The Supreme Court upheld the application of disparate impact under the FHA, in part, by comparing the language of the statute with similar language under Title VII of the Civil Rights Act of 1964 (Title VII) and the Age Discrimination in Employment Act (ADEA), both of which recognize disparate impact claims.

To establish a prima facie case of disparate impact, a plaintiff must allege facts or produce statistical evidence demonstrating a connection between a defendant's policy and the alleged discrimination. The Supreme Court urged lower courts to "examine with care whether a plaintiff has made out a prima facie showing of disparate impact…" The Supreme Court emphasized a "robust causality requirement" to "ensure that racial imbalance does not, without more, establish a prima facie case of disparate impact, thus protecting defendants from being liable for racial disparities they did not create."
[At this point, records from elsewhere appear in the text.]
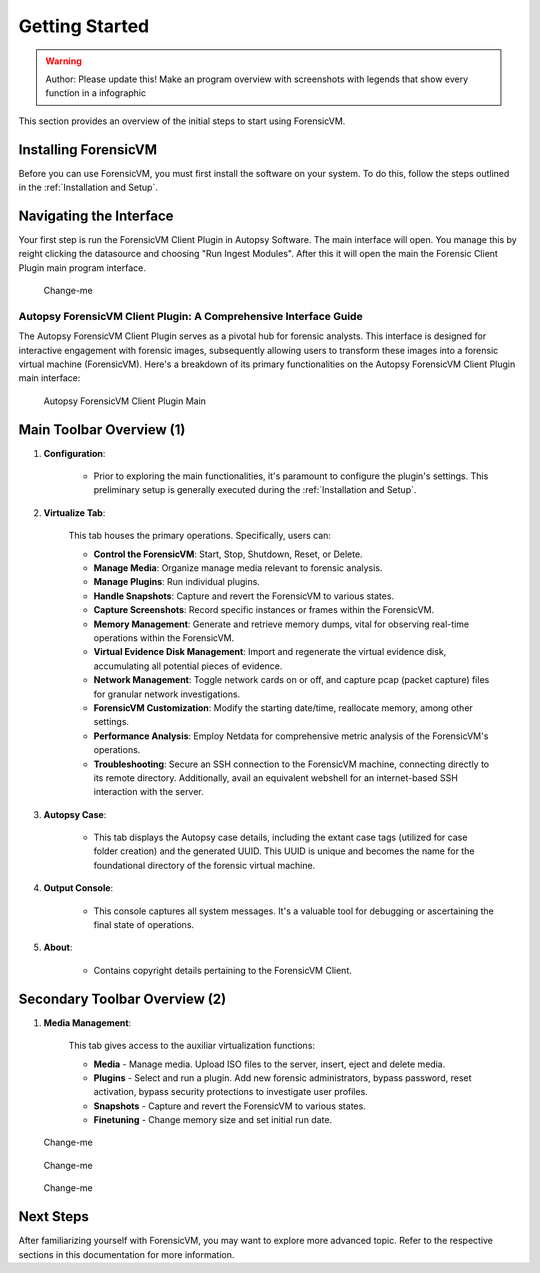 =====================
Getting Started
=====================

.. warning::

   Author: Please update this! Make an program overview with screenshots with legends that show every function in a infographic

This section provides an overview of the initial steps to start using ForensicVM.

Installing ForensicVM
=========================

Before you can use ForensicVM, you must first install the software on your system. To do this, follow the steps outlined in the :ref:`Installation and Setup`.

Navigating the Interface
============================

Your first step is run the ForensicVM Client Plugin in Autopsy Software. The main interface will open. You manage this by reight clicking the datasource and choosing "Run Ingest Modules". After this it will open the main the Forensic Client Plugin main program interface.

.. figure:: img/infographics_0000.jpg
   :name: Change-me
   :alt: Change-me

   Change-me

Autopsy ForensicVM Client Plugin: A Comprehensive Interface Guide
------------------------------------------------------------------

The Autopsy ForensicVM Client Plugin serves as a pivotal hub for forensic analysts. This interface is designed for interactive engagement with forensic images, subsequently allowing users to transform these images into a forensic virtual machine (ForensicVM). Here's a breakdown of its primary functionalities on the Autopsy ForensicVM Client Plugin main interface:


.. figure:: img/infographics_0001.jpg
   :name: Autopsy ForensicVM Client Plugin
   :alt: Autopsy ForensicVM Client Plugin

   Autopsy ForensicVM Client Plugin Main


Main Toolbar Overview (1)
===========================

1. **Configuration**:
    
    - Prior to exploring the main functionalities, it's paramount to configure the plugin's settings. This preliminary setup is generally executed during the :ref:`Installation and Setup`.

2. **Virtualize Tab**:
    
    This tab houses the primary operations. Specifically, users can:

    - **Control the ForensicVM**: Start, Stop, Shutdown, Reset, or Delete.
    - **Manage Media**: Organize manage media relevant to forensic analysis.
    - **Manage Plugins**: Run individual plugins.
    - **Handle Snapshots**: Capture and revert the ForensicVM to various states.
    - **Capture Screenshots**: Record specific instances or frames within the ForensicVM.
    - **Memory Management**: Generate and retrieve memory dumps, vital for observing real-time operations within the ForensicVM.
    - **Virtual Evidence Disk Management**: Import and regenerate the virtual evidence disk, accumulating all potential pieces of evidence.
    - **Network Management**: Toggle network cards on or off, and capture pcap (packet capture) files for granular network investigations.
    - **ForensicVM Customization**: Modify the starting date/time, reallocate memory, among other settings.
    - **Performance Analysis**: Employ Netdata for comprehensive metric analysis of the ForensicVM's operations.
    - **Troubleshooting**: Secure an SSH connection to the ForensicVM machine, connecting directly to its remote directory. Additionally, avail an equivalent webshell for an internet-based SSH interaction with the server.

3. **Autopsy Case**:
    
    - This tab displays the Autopsy case details, including the extant case tags (utilized for case folder creation) and the generated UUID. This UUID is unique and becomes the name for the foundational directory of the forensic virtual machine.

4. **Output Console**:
    
    - This console captures all system messages. It's a valuable tool for debugging or ascertaining the final state of operations.

5. **About**:

    - Contains copyright details pertaining to the ForensicVM Client.

Secondary Toolbar Overview (2)
===============================

1. **Media Management**:

    This tab gives access to the auxiliar virtualization functions:

    - **Media** - Manage media. Upload ISO files to the server, insert, eject and delete media.
    - **Plugins** - Select and run a plugin. Add new forensic administrators, bypass password, reset activation, bypass security protections to investigate user profiles.
    - **Snapshots** - Capture and revert the ForensicVM to various states.
    - **Finetuning** - Change memory size and set initial run date.


.. figure:: img/infographics_0002.jpg
   :name: Change-me
   :alt: Change-me

   Change-me

.. figure:: img/infographics_0003.jpg
   :name: Change-me
   :alt: Change-me

   Change-me

.. figure:: img/infographics_0004.jpg
   :name: Change-me
   :alt: Change-me

   Change-me

Next Steps
============

After familiarizing yourself with ForensicVM, you may want to explore more advanced topic. Refer to the respective sections in this documentation for more information.
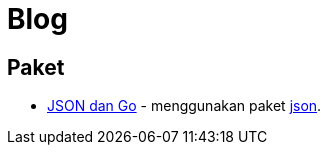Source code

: =  Blog
:stylesheet: /assets/style.css

==  Paket

*  link:/blog/json-and-go[JSON dan Go] - menggunakan paket
   https://golang.org/pkg/encoding/json/[json].
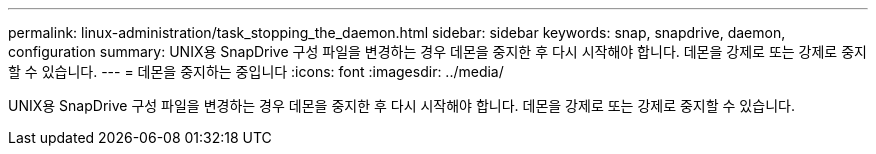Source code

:---
permalink: linux-administration/task_stopping_the_daemon.html 
sidebar: sidebar 
keywords: snap, snapdrive, daemon, configuration 
summary: UNIX용 SnapDrive 구성 파일을 변경하는 경우 데몬을 중지한 후 다시 시작해야 합니다. 데몬을 강제로 또는 강제로 중지할 수 있습니다. 
---
= 데몬을 중지하는 중입니다
:icons: font
:imagesdir: ../media/


[role="lead"]
UNIX용 SnapDrive 구성 파일을 변경하는 경우 데몬을 중지한 후 다시 시작해야 합니다. 데몬을 강제로 또는 강제로 중지할 수 있습니다.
The Court cautioned that a claim relying merely on a statistical disparity will fail if the plaintiff cannot point to a policy causing that disparity. Furthermore, like the "business necessity" standard under Title VII, defendants must be given an opportunity "to state and explain the valid interest served by their policies." This requirement appears more lenient than the standard advanced by the current Housing and Urban Development regulations, which require a defendant "to prov[e] that the challenged practice is necessary to achieve one or more substantial, legitimate, nondiscriminatory interests."

The Supreme Court also discussed the dangers posed by disparate impact liability and stressed that "disparate impact liability must be limited so employers and other regulated entities are able to make the practical business choices and profit-related decisions that sustain a vibrant and dynamic free-enterprise system." The Supreme Court reasoned that, without adequate safeguards, disparate impact litigation would discourage private developers to no longer construct or renovate housing for low-income individuals, thereby undermining the purpose of the FHA as well as the free-market system.

Prior this decision, several federal courts concluded that the FHA encompassed disparate impact claims. Therefore, private businesses must proceed with caution in relying on older case law involving disparate impact claims under the FHA in light of this opinion.